§ **WORK TO BE COMPLETED**:
Answer these questions from the passage on artificial intelligence chips below:
(a) By what range is the efficiency and speed of artificial intelligence chips typically higher than that of CPUs?
(b) An artificial intelligence chip 1000 times more efficient than a CPU provides improvements equivalent to how many years of CPU advancements?
(c) What three drawbacks does the passage attribute to general chips?

The efficiency and speed of artificial intelligence chips are typically 10 to 1000 times higher than that of CPUs. An artificial intelligence chip that is 1000 times more efficient than a CPU provides improvements equivalent to 26 years of CPU advancements driven by Moore’s Law.

(1) Analyzing the Cost-Benefit Perspective of Using Cutting-Edge Artificial Intelligence Chips

Leading-edge artificial intelligence systems require not only artificial intelligence chips but also the most advanced artificial intelligence chips. General chips are larger, run slower, and consume more energy, leading to rapidly escalating power costs that become unbearable during the training of artificial intelligence models.

§ **PROVIDED DATA**:
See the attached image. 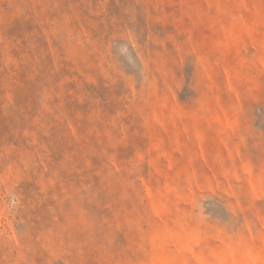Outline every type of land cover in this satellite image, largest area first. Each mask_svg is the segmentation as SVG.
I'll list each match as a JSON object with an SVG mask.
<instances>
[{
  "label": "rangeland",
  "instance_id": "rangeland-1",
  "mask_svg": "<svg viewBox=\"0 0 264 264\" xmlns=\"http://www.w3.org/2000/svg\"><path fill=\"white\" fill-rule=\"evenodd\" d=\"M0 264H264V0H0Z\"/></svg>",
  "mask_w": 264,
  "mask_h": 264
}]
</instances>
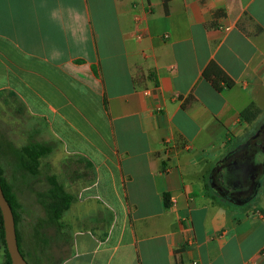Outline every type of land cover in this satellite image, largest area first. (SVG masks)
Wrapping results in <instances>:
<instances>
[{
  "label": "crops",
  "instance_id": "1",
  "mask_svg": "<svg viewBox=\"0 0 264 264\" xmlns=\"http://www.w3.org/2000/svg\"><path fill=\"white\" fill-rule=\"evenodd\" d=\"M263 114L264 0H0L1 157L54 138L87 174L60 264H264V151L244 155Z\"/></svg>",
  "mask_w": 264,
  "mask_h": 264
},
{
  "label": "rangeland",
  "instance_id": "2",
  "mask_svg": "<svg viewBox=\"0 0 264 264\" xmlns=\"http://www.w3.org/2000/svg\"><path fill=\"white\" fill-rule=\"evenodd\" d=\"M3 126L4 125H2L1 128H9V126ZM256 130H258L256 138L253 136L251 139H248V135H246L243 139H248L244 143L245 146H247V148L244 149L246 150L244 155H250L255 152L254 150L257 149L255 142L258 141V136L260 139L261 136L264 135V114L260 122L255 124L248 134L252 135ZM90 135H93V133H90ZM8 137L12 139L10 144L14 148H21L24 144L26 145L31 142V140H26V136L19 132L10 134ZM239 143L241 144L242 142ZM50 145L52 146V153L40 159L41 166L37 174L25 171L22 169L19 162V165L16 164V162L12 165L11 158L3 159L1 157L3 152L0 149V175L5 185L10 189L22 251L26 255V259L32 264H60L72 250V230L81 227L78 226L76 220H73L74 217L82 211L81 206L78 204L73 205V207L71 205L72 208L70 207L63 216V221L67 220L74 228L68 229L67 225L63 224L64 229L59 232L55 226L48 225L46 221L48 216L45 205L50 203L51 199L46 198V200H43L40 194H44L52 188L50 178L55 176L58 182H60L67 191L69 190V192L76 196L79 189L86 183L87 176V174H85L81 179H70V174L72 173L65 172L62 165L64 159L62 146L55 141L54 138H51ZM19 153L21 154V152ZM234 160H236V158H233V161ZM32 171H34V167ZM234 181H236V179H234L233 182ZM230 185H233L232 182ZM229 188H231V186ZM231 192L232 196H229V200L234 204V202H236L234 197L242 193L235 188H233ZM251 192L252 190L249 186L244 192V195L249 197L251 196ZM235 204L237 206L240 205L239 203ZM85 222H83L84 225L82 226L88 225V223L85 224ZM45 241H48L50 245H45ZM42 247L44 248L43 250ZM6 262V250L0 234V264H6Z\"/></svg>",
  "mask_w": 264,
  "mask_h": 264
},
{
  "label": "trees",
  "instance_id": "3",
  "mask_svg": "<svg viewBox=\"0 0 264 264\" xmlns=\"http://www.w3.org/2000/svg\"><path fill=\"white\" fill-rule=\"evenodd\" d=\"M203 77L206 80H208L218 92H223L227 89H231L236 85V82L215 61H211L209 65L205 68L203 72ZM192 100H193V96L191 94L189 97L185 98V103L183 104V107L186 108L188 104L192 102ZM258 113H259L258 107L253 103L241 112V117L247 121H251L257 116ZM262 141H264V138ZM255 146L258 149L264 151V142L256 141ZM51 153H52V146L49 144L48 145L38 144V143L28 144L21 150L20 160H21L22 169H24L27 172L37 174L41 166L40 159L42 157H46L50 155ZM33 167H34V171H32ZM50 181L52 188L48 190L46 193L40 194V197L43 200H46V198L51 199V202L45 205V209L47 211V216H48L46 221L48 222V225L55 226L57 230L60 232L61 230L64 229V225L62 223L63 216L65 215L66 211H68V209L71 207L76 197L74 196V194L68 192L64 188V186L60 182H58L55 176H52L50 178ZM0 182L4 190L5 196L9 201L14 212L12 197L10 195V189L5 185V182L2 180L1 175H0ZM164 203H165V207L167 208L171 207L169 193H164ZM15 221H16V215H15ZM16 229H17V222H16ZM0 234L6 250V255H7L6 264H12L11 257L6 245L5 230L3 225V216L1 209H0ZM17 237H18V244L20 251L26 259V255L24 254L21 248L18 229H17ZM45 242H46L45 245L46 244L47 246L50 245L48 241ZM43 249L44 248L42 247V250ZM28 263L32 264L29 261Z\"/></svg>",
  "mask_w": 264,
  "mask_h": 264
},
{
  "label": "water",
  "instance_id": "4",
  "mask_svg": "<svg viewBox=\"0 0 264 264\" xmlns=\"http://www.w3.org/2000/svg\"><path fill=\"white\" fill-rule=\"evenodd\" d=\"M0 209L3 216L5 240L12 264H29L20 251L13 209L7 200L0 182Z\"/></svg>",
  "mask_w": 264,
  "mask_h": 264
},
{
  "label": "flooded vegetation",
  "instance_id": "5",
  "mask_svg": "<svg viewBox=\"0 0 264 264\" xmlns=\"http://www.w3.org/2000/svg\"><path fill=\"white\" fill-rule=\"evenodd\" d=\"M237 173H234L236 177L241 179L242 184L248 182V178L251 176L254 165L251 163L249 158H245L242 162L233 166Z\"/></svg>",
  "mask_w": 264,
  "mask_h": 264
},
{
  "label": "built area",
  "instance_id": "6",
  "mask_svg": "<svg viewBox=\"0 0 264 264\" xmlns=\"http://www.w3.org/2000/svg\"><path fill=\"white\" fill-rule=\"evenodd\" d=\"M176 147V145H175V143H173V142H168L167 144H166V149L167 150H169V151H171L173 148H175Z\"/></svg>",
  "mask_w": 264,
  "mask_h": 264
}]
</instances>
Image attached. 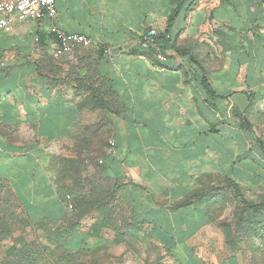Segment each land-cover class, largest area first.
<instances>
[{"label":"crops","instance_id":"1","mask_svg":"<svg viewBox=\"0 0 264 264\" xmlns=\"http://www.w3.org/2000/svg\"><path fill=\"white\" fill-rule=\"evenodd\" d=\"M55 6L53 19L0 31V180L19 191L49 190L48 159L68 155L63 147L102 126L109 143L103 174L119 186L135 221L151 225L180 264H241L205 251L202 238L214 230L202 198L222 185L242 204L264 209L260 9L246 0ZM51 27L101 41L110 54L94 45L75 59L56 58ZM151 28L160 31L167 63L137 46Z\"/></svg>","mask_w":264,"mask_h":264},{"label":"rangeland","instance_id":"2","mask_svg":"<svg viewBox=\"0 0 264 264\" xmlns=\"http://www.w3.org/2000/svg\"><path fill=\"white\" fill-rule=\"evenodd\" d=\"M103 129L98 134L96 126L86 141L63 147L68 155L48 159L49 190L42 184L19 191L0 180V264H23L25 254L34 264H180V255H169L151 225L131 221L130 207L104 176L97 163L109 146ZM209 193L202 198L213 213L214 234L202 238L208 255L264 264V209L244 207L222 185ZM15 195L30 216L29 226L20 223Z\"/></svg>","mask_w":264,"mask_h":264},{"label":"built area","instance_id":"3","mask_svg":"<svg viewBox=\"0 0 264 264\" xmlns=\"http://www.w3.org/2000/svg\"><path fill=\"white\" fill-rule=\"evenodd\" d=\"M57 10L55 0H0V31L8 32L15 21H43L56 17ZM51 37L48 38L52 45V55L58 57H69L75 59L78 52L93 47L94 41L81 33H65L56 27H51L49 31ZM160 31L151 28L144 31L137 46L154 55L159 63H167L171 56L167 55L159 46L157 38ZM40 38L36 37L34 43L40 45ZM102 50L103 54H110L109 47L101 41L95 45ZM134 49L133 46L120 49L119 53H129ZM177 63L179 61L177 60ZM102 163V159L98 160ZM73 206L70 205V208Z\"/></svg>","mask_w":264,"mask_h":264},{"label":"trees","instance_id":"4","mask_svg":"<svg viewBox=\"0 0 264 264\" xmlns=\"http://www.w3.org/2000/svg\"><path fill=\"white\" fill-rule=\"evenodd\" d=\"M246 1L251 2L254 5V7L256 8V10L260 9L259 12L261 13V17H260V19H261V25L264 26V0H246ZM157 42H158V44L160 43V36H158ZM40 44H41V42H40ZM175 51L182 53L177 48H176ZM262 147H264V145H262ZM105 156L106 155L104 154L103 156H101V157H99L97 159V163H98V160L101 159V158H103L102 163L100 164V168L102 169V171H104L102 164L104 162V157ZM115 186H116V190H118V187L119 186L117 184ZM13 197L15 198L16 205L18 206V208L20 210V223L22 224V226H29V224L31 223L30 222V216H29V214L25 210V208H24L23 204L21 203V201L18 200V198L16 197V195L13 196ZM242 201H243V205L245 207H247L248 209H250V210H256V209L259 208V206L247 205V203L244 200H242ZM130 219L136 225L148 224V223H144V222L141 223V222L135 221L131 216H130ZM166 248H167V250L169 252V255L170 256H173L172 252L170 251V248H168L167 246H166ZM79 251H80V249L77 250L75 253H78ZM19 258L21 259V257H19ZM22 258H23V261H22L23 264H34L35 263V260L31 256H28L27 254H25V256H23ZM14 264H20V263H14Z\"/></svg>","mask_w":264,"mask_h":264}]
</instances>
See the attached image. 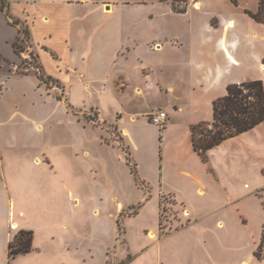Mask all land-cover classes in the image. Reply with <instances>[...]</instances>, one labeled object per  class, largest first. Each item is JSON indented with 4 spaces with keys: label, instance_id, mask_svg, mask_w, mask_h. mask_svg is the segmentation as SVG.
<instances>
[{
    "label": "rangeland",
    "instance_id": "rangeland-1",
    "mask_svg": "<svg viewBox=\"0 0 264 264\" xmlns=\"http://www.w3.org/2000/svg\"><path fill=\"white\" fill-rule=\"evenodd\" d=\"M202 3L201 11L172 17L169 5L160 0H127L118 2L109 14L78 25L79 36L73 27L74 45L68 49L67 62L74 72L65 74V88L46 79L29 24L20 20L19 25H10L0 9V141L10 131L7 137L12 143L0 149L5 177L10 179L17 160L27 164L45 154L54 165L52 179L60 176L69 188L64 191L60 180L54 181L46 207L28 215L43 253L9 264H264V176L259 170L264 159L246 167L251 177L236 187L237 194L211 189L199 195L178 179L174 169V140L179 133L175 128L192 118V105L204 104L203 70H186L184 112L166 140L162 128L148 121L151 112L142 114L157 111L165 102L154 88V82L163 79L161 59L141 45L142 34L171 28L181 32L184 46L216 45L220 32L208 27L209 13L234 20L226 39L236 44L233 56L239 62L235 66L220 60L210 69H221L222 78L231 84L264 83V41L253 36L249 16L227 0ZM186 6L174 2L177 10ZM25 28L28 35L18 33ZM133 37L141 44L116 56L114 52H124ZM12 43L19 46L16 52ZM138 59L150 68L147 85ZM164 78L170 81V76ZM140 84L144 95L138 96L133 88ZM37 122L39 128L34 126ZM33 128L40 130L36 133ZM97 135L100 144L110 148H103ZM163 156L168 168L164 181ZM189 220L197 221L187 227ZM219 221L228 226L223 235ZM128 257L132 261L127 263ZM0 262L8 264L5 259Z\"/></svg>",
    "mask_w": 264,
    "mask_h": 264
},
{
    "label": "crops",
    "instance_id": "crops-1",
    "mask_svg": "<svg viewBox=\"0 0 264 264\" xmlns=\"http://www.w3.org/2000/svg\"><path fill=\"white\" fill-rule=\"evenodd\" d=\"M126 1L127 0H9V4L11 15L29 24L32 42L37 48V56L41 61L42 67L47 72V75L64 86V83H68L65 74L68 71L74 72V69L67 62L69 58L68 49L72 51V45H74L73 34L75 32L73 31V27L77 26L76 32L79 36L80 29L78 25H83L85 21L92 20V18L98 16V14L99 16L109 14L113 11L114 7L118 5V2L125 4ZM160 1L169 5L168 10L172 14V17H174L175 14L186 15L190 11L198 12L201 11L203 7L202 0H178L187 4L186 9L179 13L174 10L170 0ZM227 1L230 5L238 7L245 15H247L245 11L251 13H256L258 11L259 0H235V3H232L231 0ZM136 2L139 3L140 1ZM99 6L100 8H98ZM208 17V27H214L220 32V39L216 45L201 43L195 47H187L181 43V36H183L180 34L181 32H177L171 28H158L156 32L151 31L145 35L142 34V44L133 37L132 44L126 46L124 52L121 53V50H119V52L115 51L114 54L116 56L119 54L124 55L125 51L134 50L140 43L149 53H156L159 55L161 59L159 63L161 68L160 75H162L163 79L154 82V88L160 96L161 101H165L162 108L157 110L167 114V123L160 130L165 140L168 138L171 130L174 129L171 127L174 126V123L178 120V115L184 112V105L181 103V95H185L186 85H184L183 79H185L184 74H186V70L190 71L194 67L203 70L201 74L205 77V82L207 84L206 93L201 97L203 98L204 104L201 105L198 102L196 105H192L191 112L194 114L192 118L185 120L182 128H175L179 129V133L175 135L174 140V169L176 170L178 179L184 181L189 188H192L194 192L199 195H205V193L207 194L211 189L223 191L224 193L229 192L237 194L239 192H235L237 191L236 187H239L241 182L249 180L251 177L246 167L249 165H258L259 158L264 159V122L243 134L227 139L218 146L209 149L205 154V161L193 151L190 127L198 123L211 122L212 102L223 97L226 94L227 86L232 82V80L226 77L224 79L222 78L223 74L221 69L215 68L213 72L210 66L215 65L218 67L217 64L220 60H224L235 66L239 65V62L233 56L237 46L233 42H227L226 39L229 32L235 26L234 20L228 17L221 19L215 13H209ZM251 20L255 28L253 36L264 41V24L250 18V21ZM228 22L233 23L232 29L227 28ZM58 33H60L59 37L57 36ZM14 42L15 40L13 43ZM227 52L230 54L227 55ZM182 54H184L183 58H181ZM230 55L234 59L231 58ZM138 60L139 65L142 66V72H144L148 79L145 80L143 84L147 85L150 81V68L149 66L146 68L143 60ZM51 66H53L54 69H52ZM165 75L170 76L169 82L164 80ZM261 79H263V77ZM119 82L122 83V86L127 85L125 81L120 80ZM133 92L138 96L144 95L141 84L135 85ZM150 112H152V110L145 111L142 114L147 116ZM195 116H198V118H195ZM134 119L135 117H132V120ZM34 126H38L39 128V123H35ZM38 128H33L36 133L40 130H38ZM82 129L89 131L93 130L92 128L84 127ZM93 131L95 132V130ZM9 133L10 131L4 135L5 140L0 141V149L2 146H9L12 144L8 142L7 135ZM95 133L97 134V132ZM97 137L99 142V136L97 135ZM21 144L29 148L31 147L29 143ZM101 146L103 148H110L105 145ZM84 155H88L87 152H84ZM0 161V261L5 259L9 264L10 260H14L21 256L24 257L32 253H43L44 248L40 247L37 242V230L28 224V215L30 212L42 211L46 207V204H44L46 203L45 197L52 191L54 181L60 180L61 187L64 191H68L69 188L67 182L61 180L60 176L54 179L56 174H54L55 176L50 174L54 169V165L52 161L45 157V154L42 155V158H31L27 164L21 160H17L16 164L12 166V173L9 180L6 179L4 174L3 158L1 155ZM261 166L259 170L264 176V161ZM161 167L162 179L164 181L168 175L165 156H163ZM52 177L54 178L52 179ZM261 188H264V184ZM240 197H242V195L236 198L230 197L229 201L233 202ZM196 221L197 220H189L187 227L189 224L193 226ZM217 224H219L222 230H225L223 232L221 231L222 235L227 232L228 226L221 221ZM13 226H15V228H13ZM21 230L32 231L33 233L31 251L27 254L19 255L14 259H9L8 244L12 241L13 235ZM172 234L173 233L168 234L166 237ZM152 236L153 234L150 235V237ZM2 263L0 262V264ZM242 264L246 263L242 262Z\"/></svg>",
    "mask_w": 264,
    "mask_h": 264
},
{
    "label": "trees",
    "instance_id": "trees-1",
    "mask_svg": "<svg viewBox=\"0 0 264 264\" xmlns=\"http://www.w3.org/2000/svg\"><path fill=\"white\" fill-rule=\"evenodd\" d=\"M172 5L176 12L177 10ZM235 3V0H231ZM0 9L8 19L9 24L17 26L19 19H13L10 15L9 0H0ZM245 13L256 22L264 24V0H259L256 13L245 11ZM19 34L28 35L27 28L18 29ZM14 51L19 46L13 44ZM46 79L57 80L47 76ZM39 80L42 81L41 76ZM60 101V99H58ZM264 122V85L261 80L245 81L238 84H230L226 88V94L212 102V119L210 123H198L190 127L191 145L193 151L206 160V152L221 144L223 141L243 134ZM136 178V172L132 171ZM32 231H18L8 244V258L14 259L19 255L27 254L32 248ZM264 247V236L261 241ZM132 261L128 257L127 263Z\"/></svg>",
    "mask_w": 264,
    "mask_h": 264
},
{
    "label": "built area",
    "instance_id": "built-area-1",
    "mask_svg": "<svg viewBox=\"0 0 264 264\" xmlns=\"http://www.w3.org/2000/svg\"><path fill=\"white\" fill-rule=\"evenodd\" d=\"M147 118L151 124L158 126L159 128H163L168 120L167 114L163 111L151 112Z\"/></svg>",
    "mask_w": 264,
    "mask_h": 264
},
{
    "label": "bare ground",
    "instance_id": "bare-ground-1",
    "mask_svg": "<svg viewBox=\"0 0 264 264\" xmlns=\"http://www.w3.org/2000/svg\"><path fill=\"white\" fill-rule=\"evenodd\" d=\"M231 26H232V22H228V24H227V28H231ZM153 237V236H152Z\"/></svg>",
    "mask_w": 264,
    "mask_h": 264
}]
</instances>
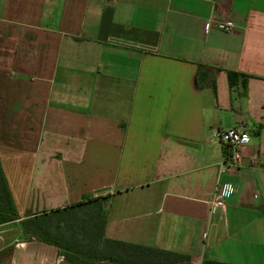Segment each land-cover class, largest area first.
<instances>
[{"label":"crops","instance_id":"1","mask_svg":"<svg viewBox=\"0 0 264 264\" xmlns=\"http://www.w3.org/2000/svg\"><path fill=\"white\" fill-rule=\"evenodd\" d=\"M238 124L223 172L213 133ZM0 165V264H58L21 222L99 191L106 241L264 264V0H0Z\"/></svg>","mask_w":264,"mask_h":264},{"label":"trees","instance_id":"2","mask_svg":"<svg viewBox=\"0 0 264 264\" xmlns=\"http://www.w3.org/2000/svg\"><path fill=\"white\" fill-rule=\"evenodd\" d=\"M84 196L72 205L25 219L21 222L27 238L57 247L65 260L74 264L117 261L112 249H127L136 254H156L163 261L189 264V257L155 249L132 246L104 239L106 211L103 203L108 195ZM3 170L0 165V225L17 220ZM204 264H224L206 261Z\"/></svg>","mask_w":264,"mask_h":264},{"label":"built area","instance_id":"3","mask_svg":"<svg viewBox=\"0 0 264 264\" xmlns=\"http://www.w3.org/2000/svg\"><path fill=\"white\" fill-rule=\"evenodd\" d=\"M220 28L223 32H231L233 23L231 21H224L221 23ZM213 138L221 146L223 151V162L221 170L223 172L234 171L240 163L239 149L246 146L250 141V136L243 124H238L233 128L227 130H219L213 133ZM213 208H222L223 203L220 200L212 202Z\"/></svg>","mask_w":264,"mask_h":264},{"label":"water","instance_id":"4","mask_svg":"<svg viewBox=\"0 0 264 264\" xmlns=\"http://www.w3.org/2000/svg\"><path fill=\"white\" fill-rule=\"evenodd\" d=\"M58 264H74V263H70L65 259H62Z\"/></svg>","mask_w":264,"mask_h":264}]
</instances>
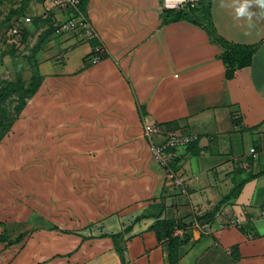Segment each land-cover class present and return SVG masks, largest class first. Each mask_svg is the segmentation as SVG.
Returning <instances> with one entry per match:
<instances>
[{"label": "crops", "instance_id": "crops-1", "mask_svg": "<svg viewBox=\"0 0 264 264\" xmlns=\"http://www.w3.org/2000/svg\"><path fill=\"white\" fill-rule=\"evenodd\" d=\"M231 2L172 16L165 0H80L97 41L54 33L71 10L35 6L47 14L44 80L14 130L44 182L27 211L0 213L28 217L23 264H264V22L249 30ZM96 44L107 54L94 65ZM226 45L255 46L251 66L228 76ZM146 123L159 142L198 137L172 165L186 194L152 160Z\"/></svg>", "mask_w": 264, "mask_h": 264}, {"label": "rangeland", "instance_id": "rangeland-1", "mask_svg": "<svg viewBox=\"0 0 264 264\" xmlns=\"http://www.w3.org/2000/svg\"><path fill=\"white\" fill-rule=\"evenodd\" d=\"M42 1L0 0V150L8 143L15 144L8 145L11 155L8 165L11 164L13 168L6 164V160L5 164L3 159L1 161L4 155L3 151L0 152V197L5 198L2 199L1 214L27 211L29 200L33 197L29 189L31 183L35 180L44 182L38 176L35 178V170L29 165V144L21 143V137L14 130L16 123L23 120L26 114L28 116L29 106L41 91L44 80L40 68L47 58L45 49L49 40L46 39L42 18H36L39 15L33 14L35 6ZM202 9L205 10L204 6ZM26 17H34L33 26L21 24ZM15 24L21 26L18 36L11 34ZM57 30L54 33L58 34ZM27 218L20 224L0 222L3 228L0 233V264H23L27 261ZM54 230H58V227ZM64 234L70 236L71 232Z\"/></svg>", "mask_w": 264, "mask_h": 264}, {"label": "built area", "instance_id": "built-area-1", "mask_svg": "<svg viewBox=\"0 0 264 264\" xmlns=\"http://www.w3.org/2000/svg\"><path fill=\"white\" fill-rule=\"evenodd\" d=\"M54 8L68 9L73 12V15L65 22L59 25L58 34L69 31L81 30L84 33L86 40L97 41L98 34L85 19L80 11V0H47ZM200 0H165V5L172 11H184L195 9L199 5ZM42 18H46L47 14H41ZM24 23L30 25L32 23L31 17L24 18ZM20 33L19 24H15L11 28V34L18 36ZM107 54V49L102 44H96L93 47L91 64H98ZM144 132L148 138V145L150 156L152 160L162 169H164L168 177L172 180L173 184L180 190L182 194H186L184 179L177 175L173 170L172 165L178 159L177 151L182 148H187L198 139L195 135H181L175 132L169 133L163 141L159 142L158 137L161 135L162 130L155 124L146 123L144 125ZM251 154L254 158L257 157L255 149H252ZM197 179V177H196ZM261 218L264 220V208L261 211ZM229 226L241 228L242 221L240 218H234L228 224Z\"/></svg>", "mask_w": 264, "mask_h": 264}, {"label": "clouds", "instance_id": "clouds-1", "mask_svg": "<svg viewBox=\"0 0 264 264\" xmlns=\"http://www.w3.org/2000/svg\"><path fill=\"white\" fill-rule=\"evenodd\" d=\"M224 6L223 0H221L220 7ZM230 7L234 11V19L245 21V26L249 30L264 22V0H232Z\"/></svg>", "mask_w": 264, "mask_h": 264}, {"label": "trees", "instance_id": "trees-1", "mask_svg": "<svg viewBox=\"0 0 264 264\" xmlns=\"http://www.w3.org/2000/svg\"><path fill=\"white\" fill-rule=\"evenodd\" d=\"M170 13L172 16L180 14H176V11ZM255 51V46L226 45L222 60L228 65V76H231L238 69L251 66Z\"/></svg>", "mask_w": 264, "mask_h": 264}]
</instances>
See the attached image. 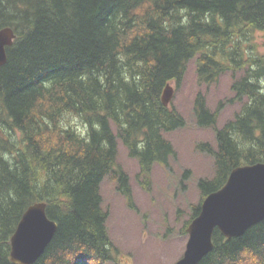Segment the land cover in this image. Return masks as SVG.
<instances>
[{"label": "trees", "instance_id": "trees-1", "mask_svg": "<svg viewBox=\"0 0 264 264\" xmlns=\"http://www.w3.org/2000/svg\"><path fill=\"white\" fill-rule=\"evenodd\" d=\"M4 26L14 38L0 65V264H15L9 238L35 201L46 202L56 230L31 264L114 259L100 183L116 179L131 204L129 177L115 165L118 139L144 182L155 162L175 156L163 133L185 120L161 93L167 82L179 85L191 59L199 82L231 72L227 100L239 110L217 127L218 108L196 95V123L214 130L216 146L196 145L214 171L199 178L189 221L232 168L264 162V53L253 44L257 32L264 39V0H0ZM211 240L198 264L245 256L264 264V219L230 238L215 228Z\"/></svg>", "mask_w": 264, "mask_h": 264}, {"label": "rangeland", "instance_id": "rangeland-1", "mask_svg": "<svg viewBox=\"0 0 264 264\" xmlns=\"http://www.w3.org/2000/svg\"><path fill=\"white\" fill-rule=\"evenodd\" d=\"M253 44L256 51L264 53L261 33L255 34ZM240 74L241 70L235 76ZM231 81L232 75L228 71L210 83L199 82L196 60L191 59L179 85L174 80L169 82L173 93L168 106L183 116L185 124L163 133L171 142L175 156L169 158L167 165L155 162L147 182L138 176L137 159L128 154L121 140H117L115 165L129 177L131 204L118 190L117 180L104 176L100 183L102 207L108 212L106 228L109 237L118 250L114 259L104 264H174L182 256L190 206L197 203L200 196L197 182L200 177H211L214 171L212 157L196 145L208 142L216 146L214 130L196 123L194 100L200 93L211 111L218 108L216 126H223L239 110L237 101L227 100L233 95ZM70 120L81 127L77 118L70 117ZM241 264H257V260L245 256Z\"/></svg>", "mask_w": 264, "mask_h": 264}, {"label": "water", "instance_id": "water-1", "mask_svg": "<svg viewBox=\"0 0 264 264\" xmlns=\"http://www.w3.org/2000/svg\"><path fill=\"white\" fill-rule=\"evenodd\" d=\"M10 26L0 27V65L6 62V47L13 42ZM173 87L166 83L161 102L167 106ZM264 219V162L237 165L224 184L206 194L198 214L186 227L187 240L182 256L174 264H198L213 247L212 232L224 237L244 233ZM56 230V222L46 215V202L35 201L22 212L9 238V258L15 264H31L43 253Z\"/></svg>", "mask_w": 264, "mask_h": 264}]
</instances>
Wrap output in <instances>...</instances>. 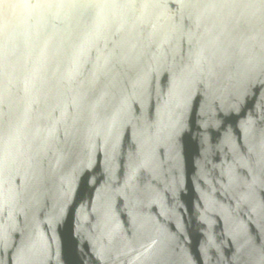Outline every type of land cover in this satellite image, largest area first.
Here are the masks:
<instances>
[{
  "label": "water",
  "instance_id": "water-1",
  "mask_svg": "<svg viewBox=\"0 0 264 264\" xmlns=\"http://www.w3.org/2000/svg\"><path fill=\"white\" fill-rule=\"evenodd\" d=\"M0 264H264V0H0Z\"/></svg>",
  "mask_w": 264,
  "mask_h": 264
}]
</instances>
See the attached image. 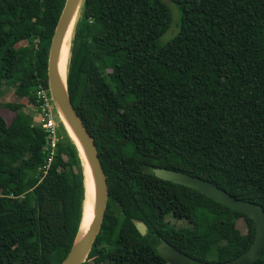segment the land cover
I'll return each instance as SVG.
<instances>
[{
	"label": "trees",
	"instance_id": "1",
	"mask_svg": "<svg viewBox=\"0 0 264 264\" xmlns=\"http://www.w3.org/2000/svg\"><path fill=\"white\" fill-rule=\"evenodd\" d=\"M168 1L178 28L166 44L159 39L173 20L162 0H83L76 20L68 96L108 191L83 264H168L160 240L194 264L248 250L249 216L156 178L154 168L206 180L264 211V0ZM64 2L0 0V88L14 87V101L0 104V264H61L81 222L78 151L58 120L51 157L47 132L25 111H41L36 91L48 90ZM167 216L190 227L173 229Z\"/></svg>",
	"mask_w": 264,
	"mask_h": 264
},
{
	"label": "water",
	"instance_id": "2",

§ **ANSWER TO THIS PROBLEM**:
(a) 10 to 1000 times
(b) 26 years
(c) They are larger, run slower, and consume more energy.